Entiendo que la idea era estar a tono con la coyuntura de la celebración de un nuevo Bicentenario —y digo nuevo porque bien, mal o regular conmemoramos un Bicentenario en el 2010—, pero si la Filbo se quería sumar a esa propuesta oficial, quizás habría resultado mucho más interesante traer como invitados a los llamados países bolivarianos (Venezuela, Colombia, Panamá, Ecuador, Perú y Bolivia); si somos más justos también a Haití y a Jamaica, territorios caribeños sin los que la Independencia de la nación hubiera sido más difícil de lo que fue o simplemente no hubiera ocurrido en el momento en que ocurrió. Y si todavía nos quedaba algo de generosidad trasnacional hubiéramos podido acudir como referencia histórica a la presencia de las legiones británicas, irlandesas y hasta polacas en la Independencia.

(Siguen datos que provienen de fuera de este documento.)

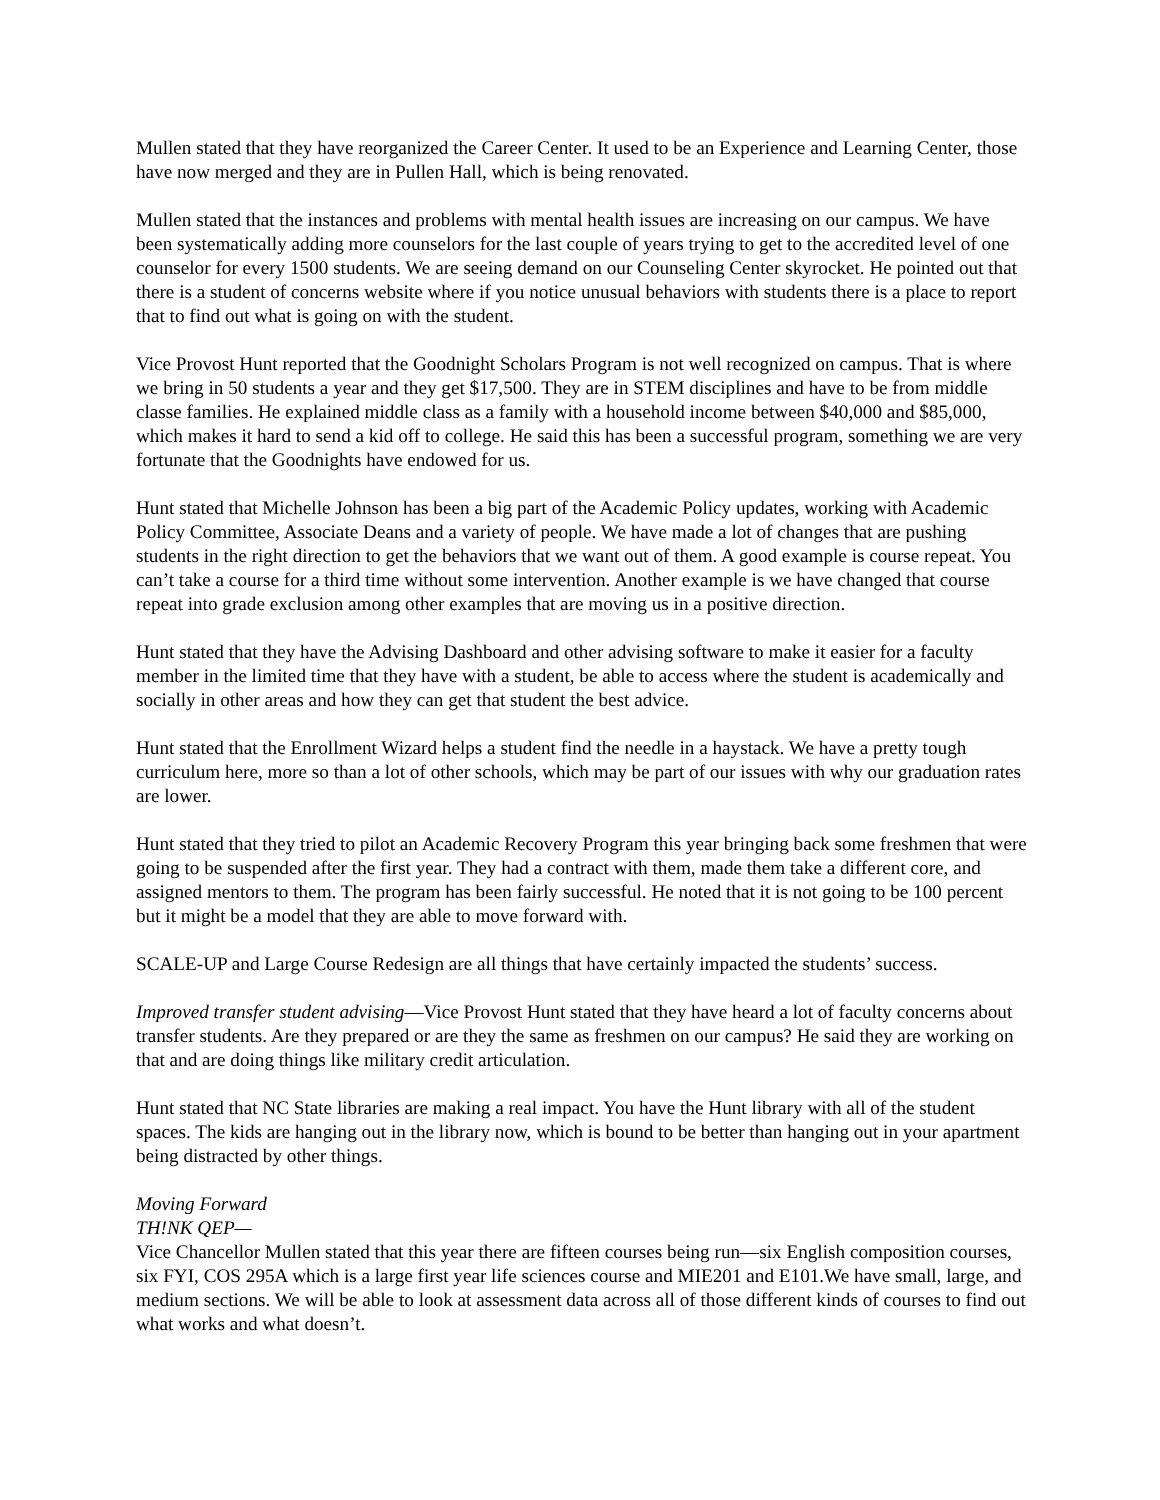Mullen stated that they have reorganized the Career Center. It used to be an Experience and Learning Center, those have now merged and they are in Pullen Hall, which is being renovated.
Mullen stated that the instances and problems with mental health issues are increasing on our campus. We have been systematically adding more counselors for the last couple of years trying to get to the accredited level of one counselor for every 1500 students. We are seeing demand on our Counseling Center skyrocket. He pointed out that there is a student of concerns website where if you notice unusual behaviors with students there is a place to report that to find out what is going on with the student.
Vice Provost Hunt reported that the Goodnight Scholars Program is not well recognized on campus. That is where we bring in 50 students a year and they get $17,500. They are in STEM disciplines and have to be from middle classe families. He explained middle class as a family with a household income between $40,000 and $85,000, which makes it hard to send a kid off to college. He said this has been a successful program, something we are very fortunate that the Goodnights have endowed for us.
Hunt stated that Michelle Johnson has been a big part of the Academic Policy updates, working with Academic Policy Committee, Associate Deans and a variety of people. We have made a lot of changes that are pushing students in the right direction to get the behaviors that we want out of them. A good example is course repeat. You can’t take a course for a third time without some intervention. Another example is we have changed that course repeat into grade exclusion among other examples that are moving us in a positive direction.
Hunt stated that they have the Advising Dashboard and other advising software to make it easier for a faculty member in the limited time that they have with a student, be able to access where the student is academically and socially in other areas and how they can get that student the best advice.
Hunt stated that the Enrollment Wizard helps a student find the needle in a haystack. We have a pretty tough curriculum here, more so than a lot of other schools, which may be part of our issues with why our graduation rates are lower.
Hunt stated that they tried to pilot an Academic Recovery Program this year bringing back some freshmen that were going to be suspended after the first year. They had a contract with them, made them take a different core, and assigned mentors to them. The program has been fairly successful. He noted that it is not going to be 100 percent but it might be a model that they are able to move forward with.
SCALE-UP and Large Course Redesign are all things that have certainly impacted the students’ success.
Improved transfer student advising—Vice Provost Hunt stated that they have heard a lot of faculty concerns about transfer students. Are they prepared or are they the same as freshmen on our campus? He said they are working on that and are doing things like military credit articulation.
Hunt stated that NC State libraries are making a real impact. You have the Hunt library with all of the student spaces. The kids are hanging out in the library now, which is bound to be better than hanging out in your apartment being distracted by other things.
Moving Forward
TH!NK QEP—
Vice Chancellor Mullen stated that this year there are fifteen courses being run—six English composition courses, six FYI, COS 295A which is a large first year life sciences course and MIE201 and E101.We have small, large, and medium sections. We will be able to look at assessment data across all of those different kinds of courses to find out what works and what doesn’t.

Es decir, el Bicentenario hubiera sido un buen pretexto para destacar tanto el espíritu cosmopolita sobre el que se ha movido la Feria del Libro desde sus inicios, como el que debería tener la misma conmemoración de los 200 años de historia como nación independiente. Con eso se hubiera podido armar un concepto atractivo, quizá menos apegado al parroquianismo sobre el que descansa toda idea que acuda al nacionalismo y a la innecesaria reivindicación patriótica. Pero no. Creo que nos quedamos, por lo menos en lo aparente, en la expresión más mezquina de la celebración y la puesta en escena de una estética militar que se pasea por los pabellones de Corferias en camuflado y trajes de gala.

Seamos justos. Esto va más allá de los mismos organizadores de la Filbo. Tampoco está en la minucia del desarrollo de la misma. Los contenidos de las presentaciones y mesas de discusión que se organizaron sin duda aportan a la pluralidad que se propone cada año el evento. Y no lo digo por Fernando Vallejo y la presentación de su proyecto literario en el que fusila a un montón de expresidentes para seguir amando a los animales. Lo digo por la cantidad de espacios en los que se discute sobre música, gastronomía, feminismo, afros… sin embargo, es inevitable que el público promedio —que dicho sea de paso es el que menos consume la programación con los especialistas— no se vea permeado por la exhibición militar y la alegoría nacionalista que tiene a Corferias como comando.

Fantástico que los militares asistan a una feria del libro; que lean a Gilles Lipovetsky, Pilar Quintana, Margo Glantz, Wade Davis, pero no que usen la Filbo para desplegar su presencia simbólica en un país —y hay que decirlo— que se despierta todos los días con la promesa de la guerra.

Esta crítica, quizá, sería exagerada y hasta injusta en otra coyuntura, pero aquí hay que leer el contexto. Mientras la Feria del Libro parecía un comando, militares —al parecer— castraban y asesinaban a Dimar Torres, policías —al parecer— le disparaban a un conductor de Uber en el aeropuerto El Dorado y en las bases militares del oriente del país se anunciaba la orden de acuartelamiento por el tema de Venezuela.